Interesses Nacionais Prevalecem Sobre a Solidariedade do Bloco
Especialistas apontam que a expansão dos Brics, embora tenha aumentado seu peso econômico e geopolítico, também elevou a heterogeneidade de interesses. A necessidade de consenso em um bloco sem aliança militar ou política formal torna a adoção de posições conjuntas em temas sensíveis um desafio. “O principal problema do bloco é simples: opor-se à hegemonia ocidental é mais fácil do que construir uma alternativa coerente. Queixas compartilhadas não geram automaticamente uma estratégia compartilhada”, analisa Mir Mostafizur Rahaman, colunista do Financial Express. A prevalência dos interesses nacionais sobre a solidariedade do bloco impede a formação de uma agenda coletiva coerente, o que pode diminuir a influência dos Brics no cenário global.

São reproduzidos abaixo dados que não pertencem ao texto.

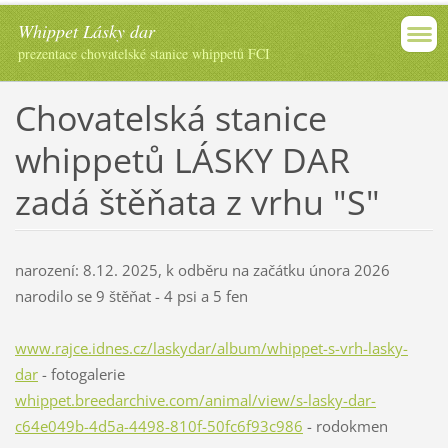
Whippet Lásky dar
prezentace chovatelské stanice whippetů FCI
Chovatelská stanice
whippetů LÁSKY DAR
zadá štěňata z vrhu "S"
narození: 8.12. 2025, k odběru na začátku února 2026
narodilo se 9 štěňat - 4 psi a 5 fen
www.rajce.idnes.cz/laskydar/album/whippet-s-vrh-lasky-
dar
- fotogalerie
whippet.breedarchive.com/animal/view/s-lasky-dar-
c64e049b-4d5a-4498-810f-50fc6f93c986
- rodokmen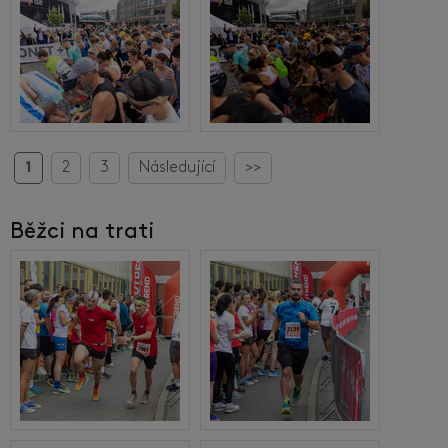
1
2
3
Následující
>>
Běžci na trati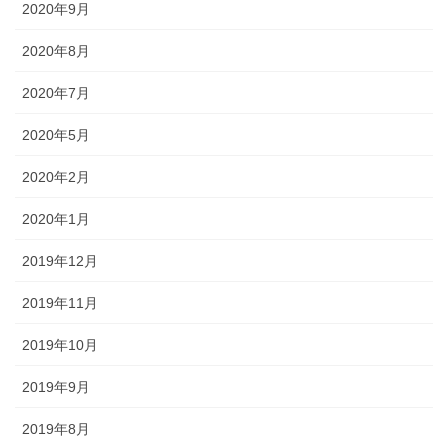
2020年9月
2020年8月
2020年7月
2020年5月
2020年2月
2020年1月
2019年12月
2019年11月
2019年10月
2019年9月
2019年8月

Capacidade de Antagonismo ao G7 é Questionada
Apesar das projeções de Vladimir Putin sobre o crescimento econômico dos Brics superando o G7, analistas questionam a capacidade do bloco de se tornar um antagonista direto. Cleiton Vinícius Pegoraro de Araújo, professor da Universidade Presbiteriana Mackenzie, duvida que a Rússia possua o poder necessário para transformar os Brics nesse sentido. Murilo Borsio Bataglia, pró-reitor de internacionalização da Estácio Brasília, complementa que as divergências expõem os desafios de um bloco cada vez mais diverso, cujos interesses conflitantes reduzem sua capacidade de atuação política coordenada. Assim, os Brics tendem a atuar mais como um polo alternativo de influência global do que como um substituto direto do G7.